Input data section start

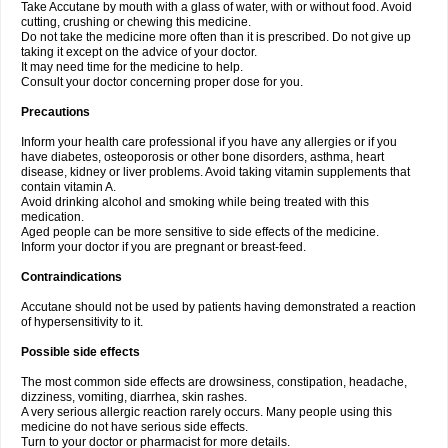
Take Accutane by mouth with a glass of water, with or without food. Avoid
cutting, crushing or chewing this medicine.
Do not take the medicine more often than it is prescribed. Do not give up
taking it except on the advice of your doctor.
It may need time for the medicine to help.
Consult your doctor concerning proper dose for you.
Precautions
Inform your health care professional if you have any allergies or if you
have diabetes, osteoporosis or other bone disorders, asthma, heart
disease, kidney or liver problems. Avoid taking vitamin supplements that
contain vitamin A.
Avoid drinking alcohol and smoking while being treated with this
medication.
Aged people can be more sensitive to side effects of the medicine.
Inform your doctor if you are pregnant or breast-feed.
Contraindications
Accutane should not be used by patients having demonstrated a reaction
of hypersensitivity to it.
Possible side effects
The most common side effects are drowsiness, constipation, headache,
dizziness, vomiting, diarrhea, skin rashes.
A very serious allergic reaction rarely occurs. Many people using this
medicine do not have serious side effects.
Turn to your doctor or pharmacist for more details.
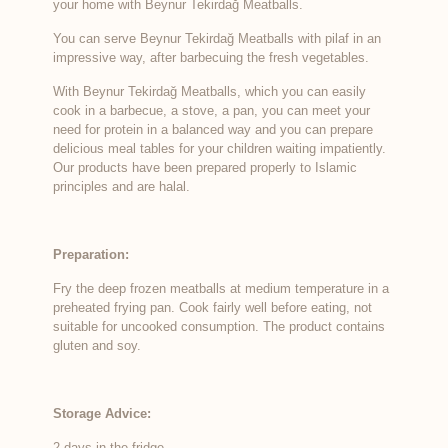
your home with Beynur Tekirdağ Meatballs.
You can serve Beynur Tekirdağ Meatballs with pilaf in an
impressive way, after barbecuing the fresh vegetables.
With Beynur Tekirdağ Meatballs, which you can easily
cook in a barbecue, a stove, a pan, you can meet your
need for protein in a balanced way and you can prepare
delicious meal tables for your children waiting impatiently.
Our products have been prepared properly to Islamic
principles and are halal.
Preparation:
Fry the deep frozen meatballs at medium temperature in a
preheated frying pan. Cook fairly well before eating, not
suitable for uncooked consumption. The product contains
gluten and soy.
Storage Advice:
2 days in the fridge.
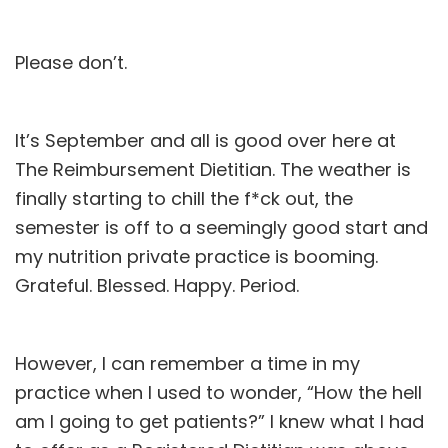
Please don’t.
It’s September and all is good over here at
The Reimbursement Dietitian. The weather is
finally starting to chill the f*ck out, the
semester is off to a seemingly good start and
my
nutrition private practice
is booming.
Grateful. Blessed. Happy. Period.
However, I can remember a time in my
practice when I used to wonder, “How the hell
am I going to get patients?” I knew what I had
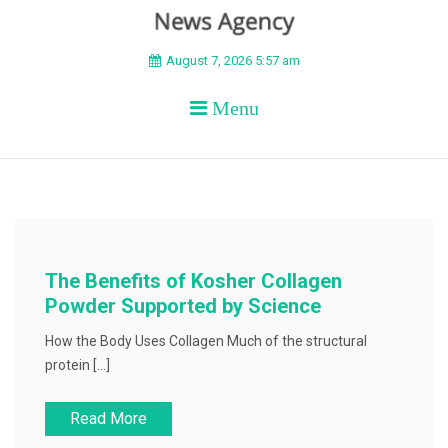
BEYOND APEX
August 7, 2026 5:57 am
Menu
The Benefits of Kosher Collagen
Powder Supported by Science
How the Body Uses Collagen Much of the structural
protein […]
Read More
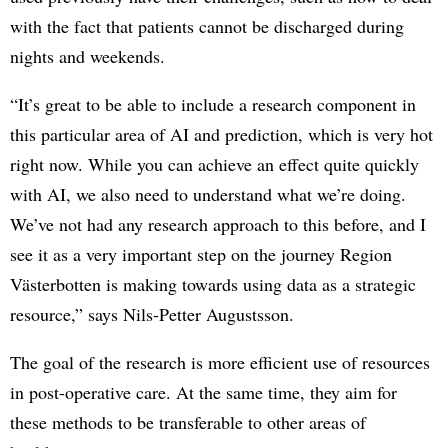
with the fact that patients cannot be discharged during
nights and weekends.
“It’s great to be able to include a research component in
this particular area of AI and prediction, which is very hot
right now. While you can achieve an effect quite quickly
with AI, we also need to understand what we’re doing.
We’ve not had any research approach to this before, and I
see it as a very important step on the journey Region
Västerbotten is making towards using data as a strategic
resource,” says Nils-Petter Augustsson.
The goal of the research is more efficient use of resources
in post-operative care. At the same time, they aim for
these methods to be transferable to other areas of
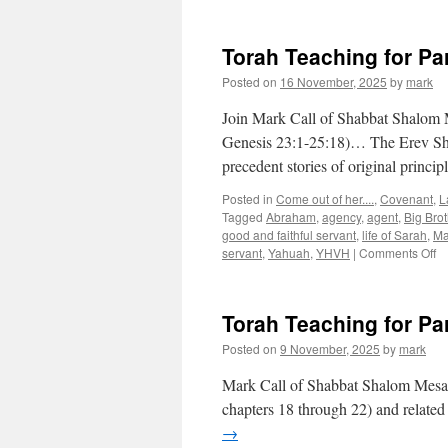
Torah Teaching for Pa
Posted on
16 November, 2025
by
mark
Join Mark Call of Shabbat Shalom M
Genesis 23:1-25:18)… The Erev Sha
precedent stories of original princ
Posted in
Come out of her....
,
Covenant
,
L
Tagged
Abraham
,
agency
,
agent
,
Big Brot
good and faithful servant
,
life of Sarah
,
Ma
o
servant
,
Yahuah
,
YHVH
|
Comments Off
To
Te
fo
Torah Teaching for Pa
Pa
“C
Posted on
9 November, 2025
by
mark
Sa
Mark Call of Shabbat Shalom Mesa’s
chapters 18 through 22) and related 
→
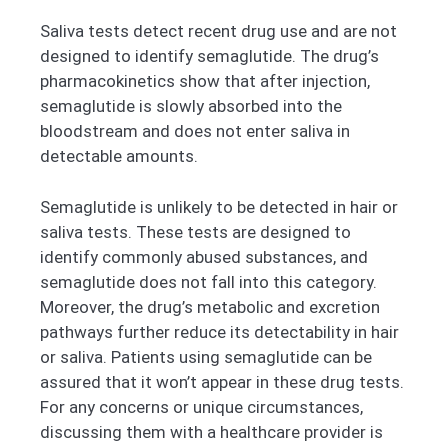
Saliva tests detect recent drug use and are not
designed to identify semaglutide. The drug’s
pharmacokinetics show that after injection,
semaglutide is slowly absorbed into the
bloodstream and does not enter saliva in
detectable amounts.
Semaglutide is unlikely to be detected in hair or
saliva tests. These tests are designed to
identify commonly abused substances, and
semaglutide does not fall into this category.
Moreover, the drug’s metabolic and excretion
pathways further reduce its detectability in hair
or saliva. Patients using semaglutide can be
assured that it won’t appear in these drug tests.
For any concerns or unique circumstances,
discussing them with a healthcare provider is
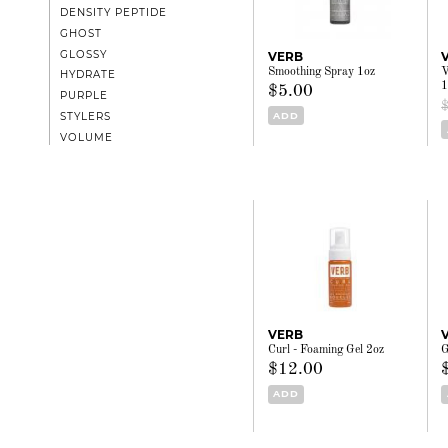
DENSITY PEPTIDE
GHOST
GLOSSY
VERB
Smoothing Spray 1oz
V
HYDRATE
1
$5.00
PURPLE
ADD
STYLERS
VOLUME
VERB
Curl - Foaming Gel 2oz
G
$12.00
ADD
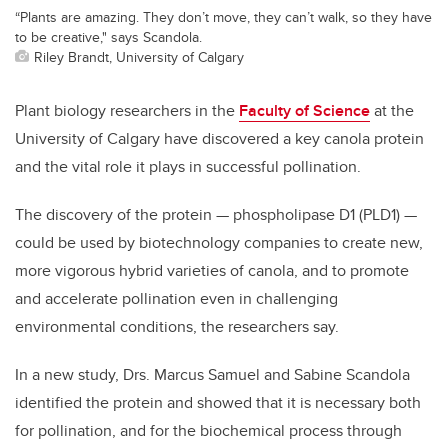
“Plants are amazing. They don’t move, they can’t walk, so they have
to be creative," says Scandola.
Riley Brandt, University of Calgary
Plant biology researchers in the
Faculty of Science
at the
University of Calgary have discovered a key canola protein
and the vital role it plays in successful pollination.
The discovery of the protein — phospholipase D1 (PLD1) —
could be used by biotechnology companies to create new,
more vigorous hybrid varieties of canola, and to promote
and accelerate pollination even in challenging
environmental conditions, the researchers say.
In a new study, Drs. Marcus Samuel and Sabine Scandola
identified the protein and showed that it is necessary both
for pollination, and for the biochemical process through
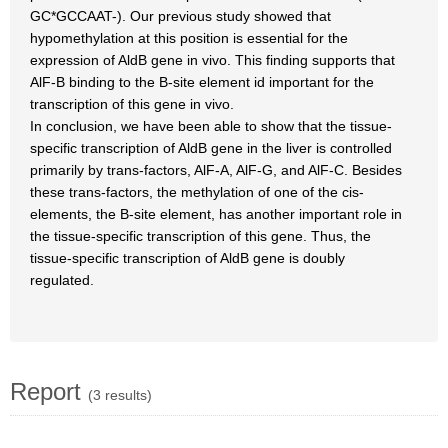
GC*GCCAAT-). Our previous study showed that
hypomethylation at this position is essential for the
expression of AldB gene in vivo. This finding supports that
AlF-B binding to the B-site element id important for the
transcription of this gene in vivo.
In conclusion, we have been able to show that the tissue-
specific transcription of AldB gene in the liver is controlled
primarily by trans-factors, AlF-A, AlF-G, and AlF-C. Besides
these trans-factors, the methylation of one of the cis-
elements, the B-site element, has another important role in
the tissue-specific transcription of this gene. Thus, the
tissue-specific transcription of AldB gene is doubly
regulated.
Report
(3 results)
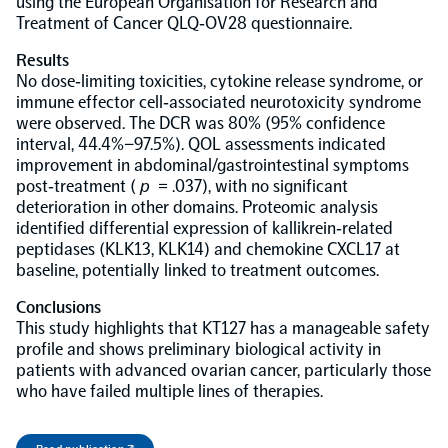
using the European Organisation for Research and
Treatment of Cancer QLQ‐OV28 questionnaire.
NPX Software
Results
No dose‐limiting toxicities, cytokine release syndrome, or
immune effector cell‐associated neurotoxicity syndrome
Olink Shield
were observed. The DCR was 80% (95% confidence
interval, 44.4%–97.5%). QOL assessments indicated
improvement in abdominal/gastrointestinal symptoms
post‐treatment (
p
= .037), with no significant
deterioration in other domains. Proteomic analysis
identified differential expression of kallikrein‐related
Olink Analysis Services
peptidases (KLK13, KLK14) and chemokine CXCL17 at
baseline, potentially linked to treatment outcomes.
Olink Data Science Services
Conclusions
This study highlights that KT127 has a manageable safety
profile and shows preliminary biological activity in
Certified service providers
patients with advanced ovarian cancer, particularly those
who have failed multiple lines of therapies.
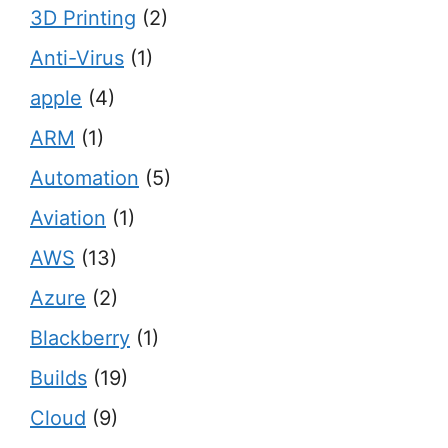
3D Printing
(2)
Anti-Virus
(1)
apple
(4)
ARM
(1)
Automation
(5)
Aviation
(1)
AWS
(13)
Azure
(2)
Blackberry
(1)
Builds
(19)
Cloud
(9)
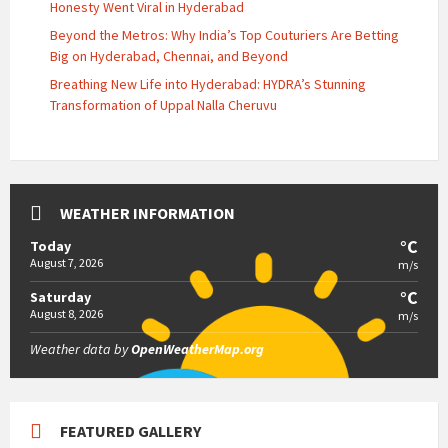
Honesty Went Viral in Hyderabad
Beyond the Metros: Why India’s Top Couturiers Are Betting
Big on Hyderabad, Chennai, and Beyond
Breathing New Life into Hyderabad: HYDRA’s Stunning
Transformation of Uppal Nalla Cheruvu
WEATHER INFORMATION
°C
Today
August 7, 2026
m/s
°C
Saturday
August 8, 2026
m/s
Weather data by
OpenWeatherMap.org
FEATURED GALLERY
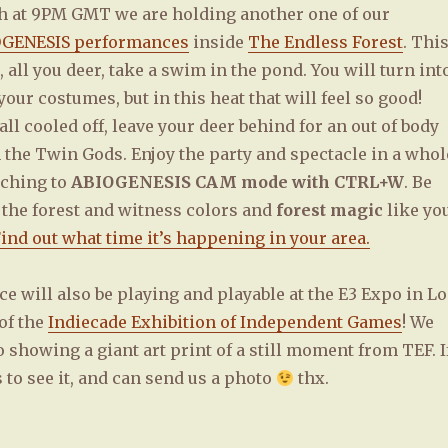
5th at 9PM GMT we are holding another one of our
GENESIS performances
inside
The Endless Forest
. Thi
 all you deer, take a swim in the pond. You will turn int
your costumes, but in this heat that will feel so good!
all cooled off, leave your deer behind for an out of body
 the Twin Gods. Enjoy the party and spectacle in a whol
tching to
ABIOGENESIS CAM mode with CTRL+W
. Be
 the forest and witness colors and
forest magic
like yo
ind out what time it’s happening in your area.
 will also be playing and playable at the E3 Expo in Lo
of the
Indiecade Exhibition of Independent Games
! We
o showing a giant art print of a still moment from TEF. I
to see it, and can send us a photo
thx.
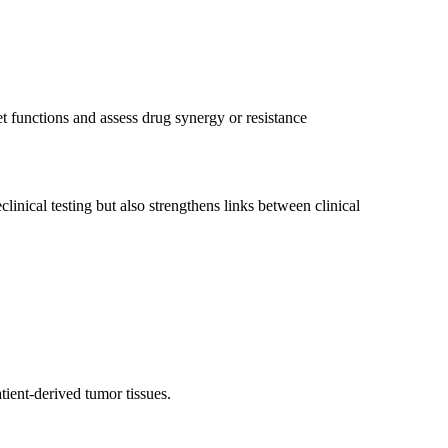
 functions and assess drug synergy or resistance
inical testing but also strengthens links between clinical
tient-derived tumor tissues.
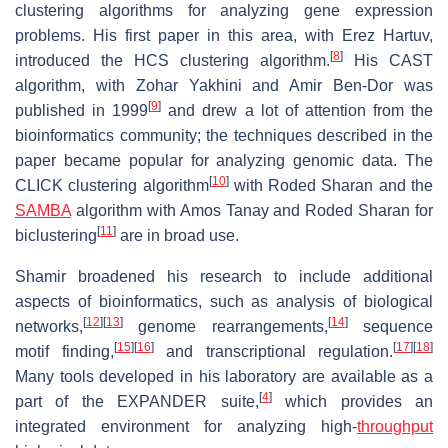
clustering algorithms for analyzing gene expression
problems. His first paper in this area, with Erez Hartuv,
[
8
]
introduced the HCS clustering algorithm.
His CAST
algorithm, with Zohar Yakhini and Amir Ben-Dor was
[
9
]
published in 1999
and drew a lot of attention from the
bioinformatics community; the techniques described in the
paper became popular for analyzing genomic data. The
[
10
]
CLICK clustering algorithm
with Roded Sharan and the
SAMBA
algorithm with Amos Tanay and Roded Sharan for
[
11
]
biclustering
are in broad use.
Shamir broadened his research to include additional
aspects of bioinformatics, such as analysis of biological
[
12
]
[
13
]
[
14
]
networks,
genome rearrangements,
sequence
[
15
]
[
16
]
[
17
]
[
18
]
motif finding,
and transcriptional regulation.
Many tools developed in his laboratory are available as a
[
4
]
part of the EXPANDER suite,
which provides an
integrated environment for analyzing high-
throughput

Input data section end

Which of the lines above include the string "designed"? Pick them out and copy them.

* Task answer *
designed to identify semaglutide. The drug’s
saliva tests. These tests are designed to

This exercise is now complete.